» **TASK DIRECTIONS**: All lines from the one containing "part: (757, 694) -> (878, 1169), size x0.6" to the end of the data below are to be returned exactly, both ends included, with nothing added.

» **THE INPUT**:
┏━━
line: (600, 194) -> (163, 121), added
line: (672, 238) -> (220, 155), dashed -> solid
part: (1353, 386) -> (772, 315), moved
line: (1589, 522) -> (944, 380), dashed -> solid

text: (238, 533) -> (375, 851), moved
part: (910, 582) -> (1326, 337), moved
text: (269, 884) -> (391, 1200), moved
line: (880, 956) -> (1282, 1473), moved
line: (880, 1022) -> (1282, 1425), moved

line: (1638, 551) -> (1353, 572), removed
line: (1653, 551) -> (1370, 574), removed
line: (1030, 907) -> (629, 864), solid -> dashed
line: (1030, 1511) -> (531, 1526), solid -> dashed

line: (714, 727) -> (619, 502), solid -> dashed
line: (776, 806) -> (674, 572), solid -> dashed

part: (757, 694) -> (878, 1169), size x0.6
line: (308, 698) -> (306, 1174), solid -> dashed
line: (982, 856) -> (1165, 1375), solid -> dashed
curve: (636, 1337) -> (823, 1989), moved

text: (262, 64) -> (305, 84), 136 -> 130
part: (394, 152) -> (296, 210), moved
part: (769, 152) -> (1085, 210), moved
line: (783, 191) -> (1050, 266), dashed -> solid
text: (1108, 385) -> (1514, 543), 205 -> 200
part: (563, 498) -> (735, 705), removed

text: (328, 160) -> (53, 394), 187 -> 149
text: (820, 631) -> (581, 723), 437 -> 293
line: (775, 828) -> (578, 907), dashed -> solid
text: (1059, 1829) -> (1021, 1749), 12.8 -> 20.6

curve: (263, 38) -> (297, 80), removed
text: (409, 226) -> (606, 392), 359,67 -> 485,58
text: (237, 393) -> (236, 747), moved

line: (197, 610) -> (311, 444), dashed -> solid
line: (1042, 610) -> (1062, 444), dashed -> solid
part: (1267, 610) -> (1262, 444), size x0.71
┗━━
» **COMPLETED EXERCISE**:
part: (757, 694) -> (878, 1169), size x0.6
line: (308, 698) -> (306, 1174), solid -> dashed
line: (982, 856) -> (1165, 1375), solid -> dashed
curve: (636, 1337) -> (823, 1989), moved

text: (262, 64) -> (305, 84), 136 -> 130
part: (394, 152) -> (296, 210), moved
part: (769, 152) -> (1085, 210), moved
line: (783, 191) -> (1050, 266), dashed -> solid
text: (1108, 385) -> (1514, 543), 205 -> 200
part: (563, 498) -> (735, 705), removed

text: (328, 160) -> (53, 394), 187 -> 149
text: (820, 631) -> (581, 723), 437 -> 293
line: (775, 828) -> (578, 907), dashed -> solid
text: (1059, 1829) -> (1021, 1749), 12.8 -> 20.6

curve: (263, 38) -> (297, 80), removed
text: (409, 226) -> (606, 392), 359,67 -> 485,58
text: (237, 393) -> (236, 747), moved

line: (197, 610) -> (311, 444), dashed -> solid
line: (1042, 610) -> (1062, 444), dashed -> solid
part: (1267, 610) -> (1262, 444), size x0.71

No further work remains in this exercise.